NGC 2397, lying 1.4° NW of NGC 2442, appears as a beautiful, very elongated sliver of brightish light in a NW-SE direction. It brightens to a brighter little core that, with averted vision, displays a stellar nucleus that pops into sight. A mag 14.5 star lies just off its eastern edge. The galaxy forms a trio with neighbouring galaxies NGC 2397A and B. NGC 2397A lies 7′ S and is only visible with averted vision as a very faint, round, very small misty patch. B lies 7′ N of NGC 2397 and appears as the tiniest little smudge of very faint light that pops in and out of view.

NGC 2466  Galaxy 

RA 07 45 16.2  Dec -71 24 38  Mag 13.0   Size 1.5′x1.4′  SB 13.6  PA 7°

DSS image
NGC 2466. DSS image

This face-on galaxy, located 1.2° NNE of mag 3.9 Zeta Volantis, shows as small, faint circular patch of misty-soft light. It brightens quite suddenly to a tiny brighter core.

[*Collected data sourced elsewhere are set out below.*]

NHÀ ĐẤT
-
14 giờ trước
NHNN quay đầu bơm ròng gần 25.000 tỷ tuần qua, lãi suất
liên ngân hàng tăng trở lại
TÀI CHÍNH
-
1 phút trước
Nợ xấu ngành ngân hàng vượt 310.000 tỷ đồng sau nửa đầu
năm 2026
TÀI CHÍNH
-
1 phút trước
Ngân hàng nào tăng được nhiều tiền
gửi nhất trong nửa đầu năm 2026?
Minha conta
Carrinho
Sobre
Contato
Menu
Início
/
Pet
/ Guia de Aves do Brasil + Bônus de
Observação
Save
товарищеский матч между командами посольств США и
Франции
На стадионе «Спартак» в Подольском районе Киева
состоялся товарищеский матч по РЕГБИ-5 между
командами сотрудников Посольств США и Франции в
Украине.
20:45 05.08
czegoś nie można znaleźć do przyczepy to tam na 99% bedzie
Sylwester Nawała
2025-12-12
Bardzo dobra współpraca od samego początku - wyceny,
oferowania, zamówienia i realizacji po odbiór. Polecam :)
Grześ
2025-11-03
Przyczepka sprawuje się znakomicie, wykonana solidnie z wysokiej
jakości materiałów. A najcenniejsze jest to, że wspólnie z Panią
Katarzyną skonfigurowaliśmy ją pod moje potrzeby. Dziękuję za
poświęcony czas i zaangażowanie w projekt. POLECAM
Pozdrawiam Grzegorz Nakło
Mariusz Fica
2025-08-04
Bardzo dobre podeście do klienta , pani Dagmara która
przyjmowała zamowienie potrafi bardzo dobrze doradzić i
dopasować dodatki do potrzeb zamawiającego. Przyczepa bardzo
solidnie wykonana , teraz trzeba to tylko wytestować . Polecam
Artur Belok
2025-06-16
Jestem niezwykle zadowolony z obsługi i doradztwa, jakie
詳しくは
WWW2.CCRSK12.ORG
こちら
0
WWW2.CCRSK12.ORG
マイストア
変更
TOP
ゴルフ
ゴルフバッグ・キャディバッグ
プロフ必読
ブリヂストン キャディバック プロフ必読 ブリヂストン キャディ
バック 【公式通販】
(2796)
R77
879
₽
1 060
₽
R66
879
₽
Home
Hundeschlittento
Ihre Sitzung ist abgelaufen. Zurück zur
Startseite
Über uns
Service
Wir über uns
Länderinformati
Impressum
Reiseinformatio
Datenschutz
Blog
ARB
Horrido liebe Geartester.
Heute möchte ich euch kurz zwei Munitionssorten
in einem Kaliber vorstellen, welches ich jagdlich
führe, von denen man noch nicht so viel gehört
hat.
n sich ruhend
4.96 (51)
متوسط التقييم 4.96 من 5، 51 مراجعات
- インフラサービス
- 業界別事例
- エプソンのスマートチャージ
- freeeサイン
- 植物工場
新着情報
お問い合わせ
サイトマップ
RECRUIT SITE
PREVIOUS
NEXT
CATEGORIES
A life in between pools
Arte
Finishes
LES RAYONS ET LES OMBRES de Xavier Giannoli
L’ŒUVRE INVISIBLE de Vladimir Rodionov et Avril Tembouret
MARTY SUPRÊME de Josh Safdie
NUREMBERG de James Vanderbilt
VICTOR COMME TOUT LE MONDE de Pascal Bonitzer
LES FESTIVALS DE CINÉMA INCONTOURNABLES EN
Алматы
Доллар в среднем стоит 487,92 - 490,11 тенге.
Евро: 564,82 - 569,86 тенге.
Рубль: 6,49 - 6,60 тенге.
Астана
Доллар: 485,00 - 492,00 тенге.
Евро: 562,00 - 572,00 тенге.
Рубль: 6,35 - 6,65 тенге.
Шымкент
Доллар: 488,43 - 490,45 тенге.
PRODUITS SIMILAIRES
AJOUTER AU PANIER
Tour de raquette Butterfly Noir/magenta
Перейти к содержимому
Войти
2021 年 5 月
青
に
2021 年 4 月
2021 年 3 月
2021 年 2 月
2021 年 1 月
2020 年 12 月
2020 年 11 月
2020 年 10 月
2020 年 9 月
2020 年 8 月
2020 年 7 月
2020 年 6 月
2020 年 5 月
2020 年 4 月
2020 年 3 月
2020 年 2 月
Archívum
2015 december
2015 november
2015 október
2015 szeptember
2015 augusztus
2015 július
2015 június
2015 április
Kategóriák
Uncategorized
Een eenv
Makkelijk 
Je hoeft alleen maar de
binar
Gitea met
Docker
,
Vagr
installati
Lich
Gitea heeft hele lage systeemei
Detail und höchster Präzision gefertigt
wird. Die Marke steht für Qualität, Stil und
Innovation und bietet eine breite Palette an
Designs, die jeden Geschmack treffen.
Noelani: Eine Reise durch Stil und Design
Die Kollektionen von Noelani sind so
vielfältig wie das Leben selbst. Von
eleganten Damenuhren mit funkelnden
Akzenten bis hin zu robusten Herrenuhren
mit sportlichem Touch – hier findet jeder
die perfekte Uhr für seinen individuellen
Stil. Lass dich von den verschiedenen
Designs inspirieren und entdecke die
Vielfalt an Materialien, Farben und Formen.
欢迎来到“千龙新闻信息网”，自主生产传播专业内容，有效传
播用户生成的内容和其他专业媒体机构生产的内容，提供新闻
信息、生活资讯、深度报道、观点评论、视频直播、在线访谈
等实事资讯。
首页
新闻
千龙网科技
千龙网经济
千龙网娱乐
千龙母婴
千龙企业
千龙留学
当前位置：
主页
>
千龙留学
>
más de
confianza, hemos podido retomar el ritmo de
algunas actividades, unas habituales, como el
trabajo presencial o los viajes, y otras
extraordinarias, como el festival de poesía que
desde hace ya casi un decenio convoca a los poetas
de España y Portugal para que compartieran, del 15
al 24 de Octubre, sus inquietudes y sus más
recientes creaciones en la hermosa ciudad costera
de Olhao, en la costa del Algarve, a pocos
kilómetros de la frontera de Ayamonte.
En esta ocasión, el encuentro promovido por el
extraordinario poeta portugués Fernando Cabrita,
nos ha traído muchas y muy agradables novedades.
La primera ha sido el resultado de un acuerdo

And to end, a little relief from faint galaxies… an open cluster…

 NGC 2348  Open Cluster

RA 07 03 02.7  Dec -67 24 00  Mag –   Size 11′  

DSS image
NGC 2348. DSS image

This is a lovely little cluster, made lovelier because it lies in a barren star field. With around 30 stars, roughly mag 11-13, this cluster appears very loose with its lucida, the brighter white mag 9.8 HD 54266, lying just south of centre. This cluster seems to be fashioned from star strings with lovely dark patches in-between. The longest star string lies to the SE, and another jagged string runs N-S more or less through the centre of the cluster. A beautiful arc-shaped string of stars lies to the NW. There are two dark starless patches to the SW and SE of the lucida. Small sprinklings of fainter stars lie scattered in a haphazard way among the brighter star strings. All in all, a very pretty open cluster.